Wanting us out of the cemetery as quickly as possible in case the whistling asshole came back, I avoided the gates once more and headed for the stone wall and my house. I slid over first and then turned to offer her a hand.
At first, she didn’t accept. She just stood there, chest heaving, taking me in.
The light from my back door glowed across the drive, shining on her face, and I finally realized why I’d thought the hallucination had been off the other night. It wasn’t just the pink coat she wore that was a marked difference from the all-black clothing Sienna had favored. It was a thousand other tiny details. They shared the white-blond hair, fine-boned frame, and heart-shaped face, but the similarities ended there.
This woman was soft colors and warm lights versus Sienna’s dark and broody.
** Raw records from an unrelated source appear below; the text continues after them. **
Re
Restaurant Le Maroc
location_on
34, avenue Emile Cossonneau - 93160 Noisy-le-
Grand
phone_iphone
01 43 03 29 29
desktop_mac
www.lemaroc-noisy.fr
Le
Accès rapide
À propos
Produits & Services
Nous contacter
Her eyes were larger and much paler than Sienna’s—a soft gray that almost blended in with the whites—and she had a dusting of freckles along the tip of her nose, whereas Sienna’s skin had been completely untouched.
She was a copy that had been slightly altered.
Not less. Not worse. Just different.
It was the difference that stole my breath away and flamed the fires whispering of tangled skin, taunting me with whispered words of passion and adoration and unyielding joy.
Things I didn’t want because they stirred up strong emotions I was trying to leave behind. I was damn happy to revel in the silent charm I’d found in my new home, and I was irritated it had been disturbed, frustrated that I’d been drawn into something ugly when all I’d been asking of the universe was for a few weeks of solitude and anonymity.
Why the hell had she been in the graveyard at this hour to begin with? And why the hell did I have to be the one to get involved? Where were the people who should have been looking after her? My irritation grew, morphing into anger at her for not only disrupting my peace but also for making me think Sienna had returned. For tormenting me with all my past failures, leaving me no option but to insert myself into whatever this situation had been about.
My resentment bubbled and boiled until my eyes landed on her tentative gaze resting on my outstretched palm. The sheer uncertainty in that look made my annoyance suddenly feel wrong, which only proved to anger me more. Except, this time, it was all self-directed. She’d had a terrible scare, and I was an ass thinking only of myself.
So I pushed my hand forward once more, offering even more help instead of less.